[Assignment]
Write every record below out exactly; no images.

---+---

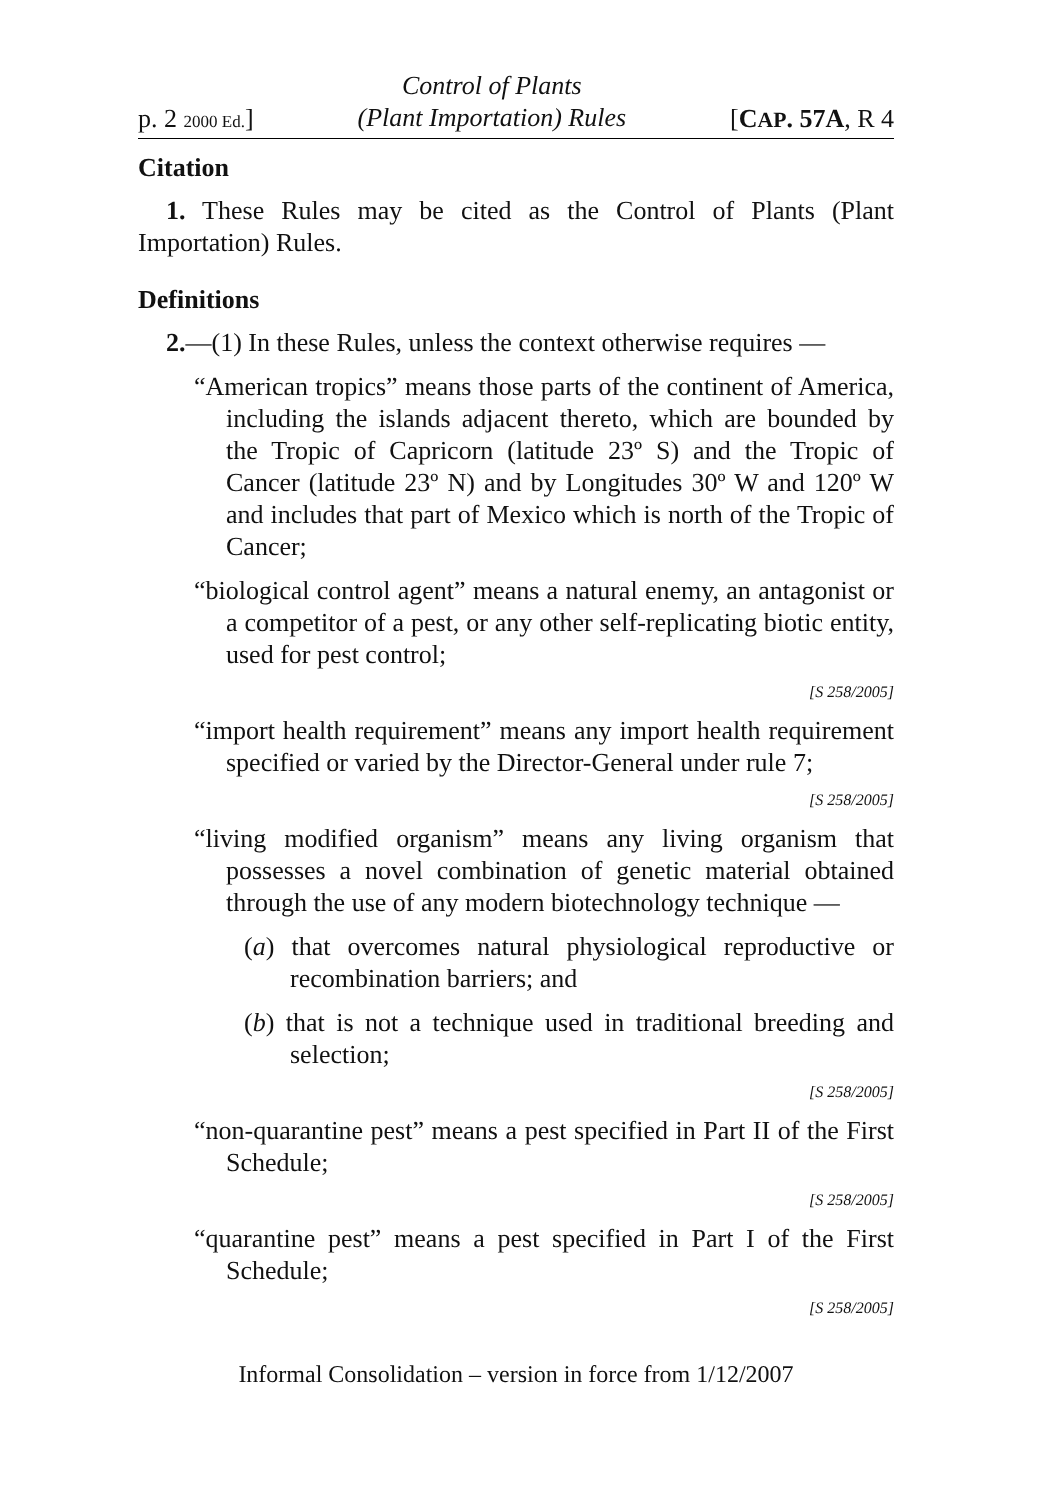p. 2 2000 Ed.] Control of Plants
(Plant Importation) Rules [CAP. 57A, R 4
Citation
1. These Rules may be cited as the Control of Plants (Plant Importation) Rules.
Definitions
2.—(1) In these Rules, unless the context otherwise requires —
“American tropics” means those parts of the continent of America, including the islands adjacent thereto, which are bounded by the Tropic of Capricorn (latitude 23º S) and the Tropic of Cancer (latitude 23º N) and by Longitudes 30º W and 120º W and includes that part of Mexico which is north of the Tropic of Cancer;
“biological control agent” means a natural enemy, an antagonist or a competitor of a pest, or any other self-replicating biotic entity, used for pest control;
[S 258/2005]
“import health requirement” means any import health requirement specified or varied by the Director-General under rule 7;
[S 258/2005]
“living modified organism” means any living organism that possesses a novel combination of genetic material obtained through the use of any modern biotechnology technique —
(a) that overcomes natural physiological reproductive or recombination barriers; and
(b) that is not a technique used in traditional breeding and selection;
[S 258/2005]
“non-quarantine pest” means a pest specified in Part II of the First Schedule;
[S 258/2005]
“quarantine pest” means a pest specified in Part I of the First Schedule;
[S 258/2005]
Informal Consolidation – version in force from 1/12/2007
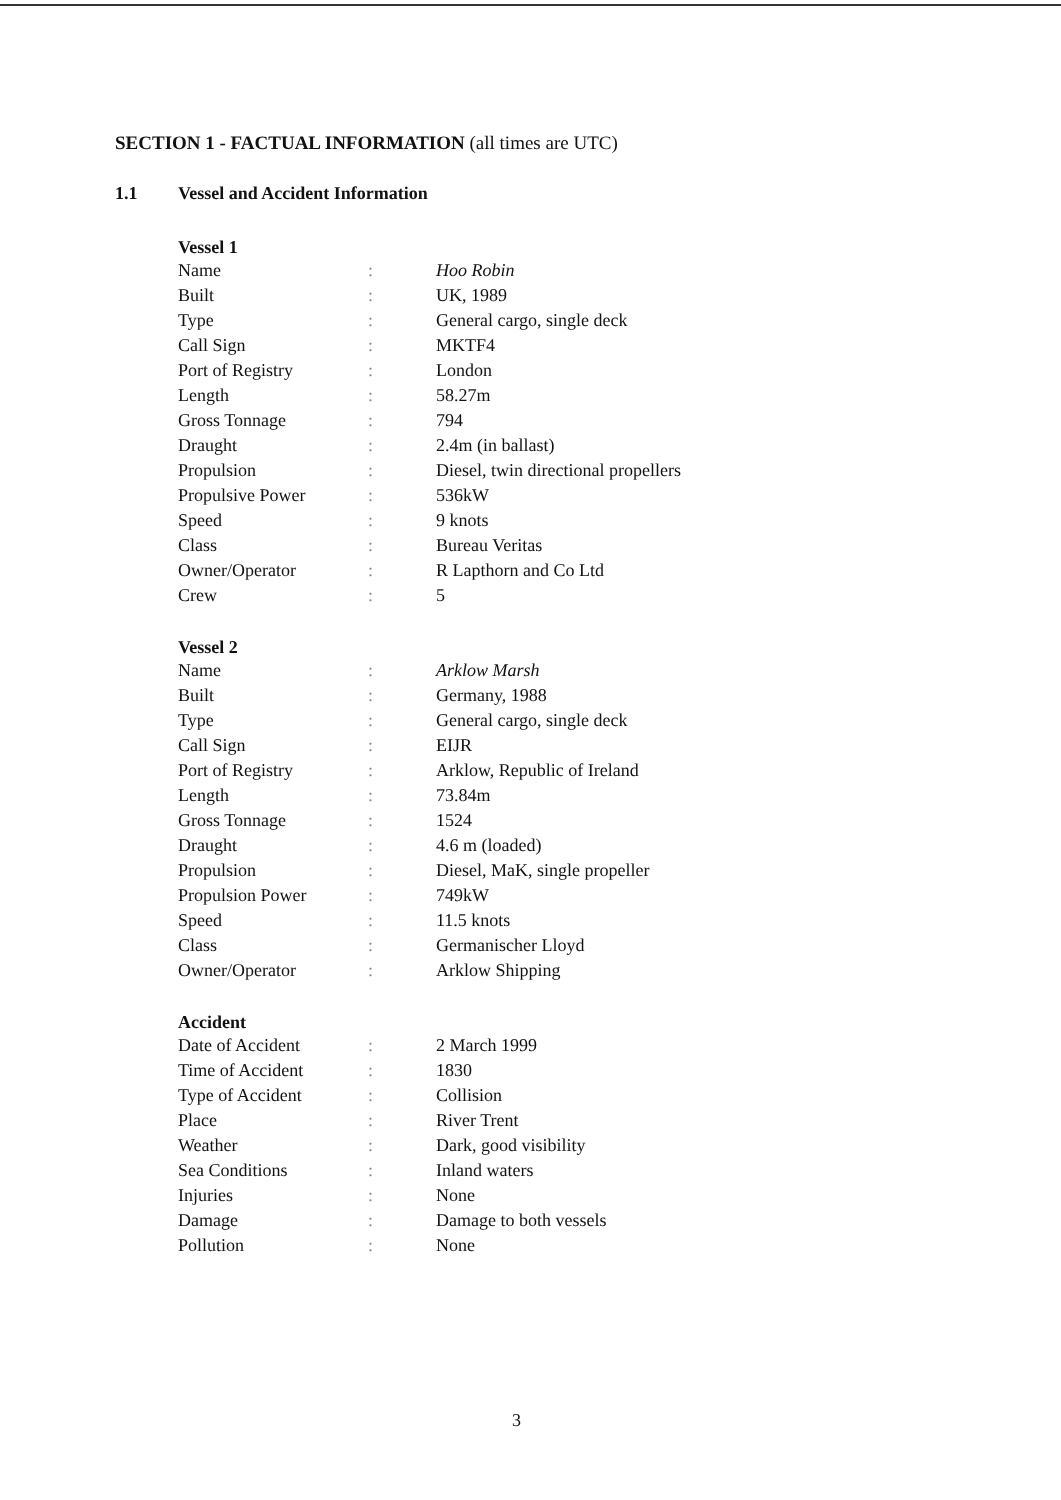SECTION 1 - FACTUAL INFORMATION (all times are UTC)
1.1 Vessel and Accident Information
| Vessel 1 | | |
| --- | --- | --- |
| Name | : | Hoo Robin |
| Built | : | UK, 1989 |
| Type | : | General cargo, single deck |
| Call Sign | : | MKTF4 |
| Port of Registry | : | London |
| Length | : | 58.27m |
| Gross Tonnage | : | 794 |
| Draught | : | 2.4m (in ballast) |
| Propulsion | : | Diesel, twin directional propellers |
| Propulsive Power | : | 536kW |
| Speed | : | 9 knots |
| Class | : | Bureau Veritas |
| Owner/Operator | : | R Lapthorn and Co Ltd |
| Crew | : | 5 |
| Vessel 2 | | |
| Name | : | Arklow Marsh |
| Built | : | Germany, 1988 |
| Type | : | General cargo, single deck |
| Call Sign | : | EIJR |
| Port of Registry | : | Arklow, Republic of Ireland |
| Length | : | 73.84m |
| Gross Tonnage | : | 1524 |
| Draught | : | 4.6 m (loaded) |
| Propulsion | : | Diesel, MaK, single propeller |
| Propulsion Power | : | 749kW |
| Speed | : | 11.5 knots |
| Class | : | Germanischer Lloyd |
| Owner/Operator | : | Arklow Shipping |
| Accident | | |
| Date of Accident | : | 2 March 1999 |
| Time of Accident | : | 1830 |
| Type of Accident | : | Collision |
| Place | : | River Trent |
| Weather | : | Dark, good visibility |
| Sea Conditions | : | Inland waters |
| Injuries | : | None |
| Damage | : | Damage to both vessels |
| Pollution | : | None |
3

---+---

[Output]
p. 2 2000 Ed.] Control of Plants
(Plant Importation) Rules [CAP. 57A, R 4
Citation
1. These Rules may be cited as the Control of Plants (Plant Importation) Rules.
Definitions
2.—(1) In these Rules, unless the context otherwise requires —
“American tropics” means those parts of the continent of America, including the islands adjacent thereto, which are bounded by the Tropic of Capricorn (latitude 23º S) and the Tropic of Cancer (latitude 23º N) and by Longitudes 30º W and 120º W and includes that part of Mexico which is north of the Tropic of Cancer;
“biological control agent” means a natural enemy, an antagonist or a competitor of a pest, or any other self-replicating biotic entity, used for pest control;
[S 258/2005]
“import health requirement” means any import health requirement specified or varied by the Director-General under rule 7;
[S 258/2005]
“living modified organism” means any living organism that possesses a novel combination of genetic material obtained through the use of any modern biotechnology technique —
(a) that overcomes natural physiological reproductive or recombination barriers; and
(b) that is not a technique used in traditional breeding and selection;
[S 258/2005]
“non-quarantine pest” means a pest specified in Part II of the First Schedule;
[S 258/2005]
“quarantine pest” means a pest specified in Part I of the First Schedule;
[S 258/2005]
Informal Consolidation – version in force from 1/12/2007
SECTION 1 - FACTUAL INFORMATION (all times are UTC)
1.1 Vessel and Accident Information
| Vessel 1 | | |
| --- | --- | --- |
| Name | : | Hoo Robin |
| Built | : | UK, 1989 |
| Type | : | General cargo, single deck |
| Call Sign | : | MKTF4 |
| Port of Registry | : | London |
| Length | : | 58.27m |
| Gross Tonnage | : | 794 |
| Draught | : | 2.4m (in ballast) |
| Propulsion | : | Diesel, twin directional propellers |
| Propulsive Power | : | 536kW |
| Speed | : | 9 knots |
| Class | : | Bureau Veritas |
| Owner/Operator | : | R Lapthorn and Co Ltd |
| Crew | : | 5 |
| Vessel 2 | | |
| Name | : | Arklow Marsh |
| Built | : | Germany, 1988 |
| Type | : | General cargo, single deck |
| Call Sign | : | EIJR |
| Port of Registry | : | Arklow, Republic of Ireland |
| Length | : | 73.84m |
| Gross Tonnage | : | 1524 |
| Draught | : | 4.6 m (loaded) |
| Propulsion | : | Diesel, MaK, single propeller |
| Propulsion Power | : | 749kW |
| Speed | : | 11.5 knots |
| Class | : | Germanischer Lloyd |
| Owner/Operator | : | Arklow Shipping |
| Accident | | |
| Date of Accident | : | 2 March 1999 |
| Time of Accident | : | 1830 |
| Type of Accident | : | Collision |
| Place | : | River Trent |
| Weather | : | Dark, good visibility |
| Sea Conditions | : | Inland waters |
| Injuries | : | None |
| Damage | : | Damage to both vessels |
| Pollution | : | None |
3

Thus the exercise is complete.